Part of an exciting summer season, the British Theatre Academy has chosen this latest musical production wisely. A high-school drama about cheerleading seems just a sensible pick. But add the name of Lin-Manuel Miranda and you should, rightly, attract a wide audience. In fact, there are no slouches behind this show: music and lyrics also come from Tom Kitt and Amanda Green, the book is by Jeff Whitty of Avenue Q fame. Given such a roster, this is a five-star show that demands respect for being firmly aimed at a younger crowd while still appealing to all.
From the Academy’s point of view, Bring It On also serves as a great showcase for the young talent it nurtures. Even the immaturity of some voices is easily excused. Under the vigorous direction and ambitious choreography of Ewan Jones, the energy and professionalism of all is admirable.
Robyn McIntyre plays Campbell, a hugely demanding role that really is the lead as she guides the show from start to finish. Forced to change schools suddenly, Campbell leaves her old friends (strong comedy parts for Isabella Pappas and Clair Gleave) for a poorer neighbourhood. The move is masterminded by her nemesis Eva (think ‘All About’ Eve Harrington) whose great number Sydnie Hocknell makes the most of. Now the former most popular girl in school has only Bridget for company – a role Kristine Kruse makes a delight – but she was just the team mascot… until now. The stage is set for plenty of self-development.
Campbell catastrophises as only a teen can, and a good deal of fun is had over the perceived high stakes of student life. The new school, complete with cleverly handled differences in teen argot, has no cheerleading culture. Turning this around, with the aim of winning a coveted championship, creates new friends including Danielle, played with star style by Chisara Agor. It won’t be a surprise to see many of this cast go on to have successful careers, but I would put money on seeing Agor again soon.
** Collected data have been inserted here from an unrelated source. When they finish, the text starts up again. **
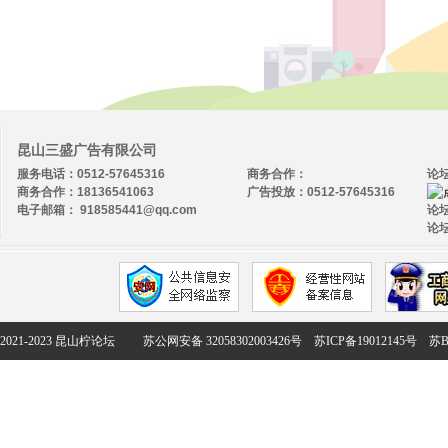
昆山三盛广告有限公司
服务电话：0512-57645316
商务合作：
论
商务合作：18136541063
广告投放：0512-57645316
电子邮箱： 918585441@qq.com
论坛
论坛
2021-2023 昆山柠论坛
苏公网安备 32058302003426号
苏ICP备19012145号
苏B2-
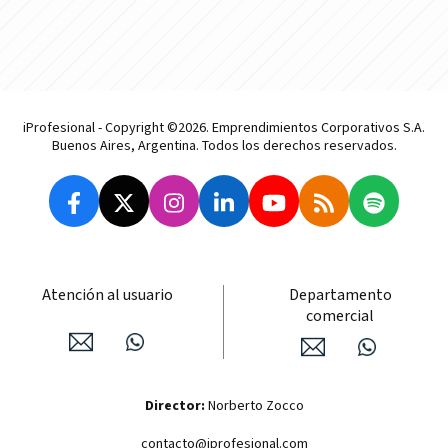
iProfesional - Copyright ©2026. Emprendimientos Corporativos S.A.
Buenos Aires, Argentina. Todos los derechos reservados.
Atención al usuario
Departamento
comercial
Director:
Norberto Zocco
contacto@iprofesional.com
The pop songs here are good enough to be chart toppers and impressive in their variety. The lyrics are bright and frequently bold. The story itself, based on a movie, is predictable but fun. The sentimentality, updated with a discussion about self-esteem, manages to be sincere. There are some important injections of realism, mentions of race and privilege, that add great power. And a lovely twist at the end elevates the show into a real triumph.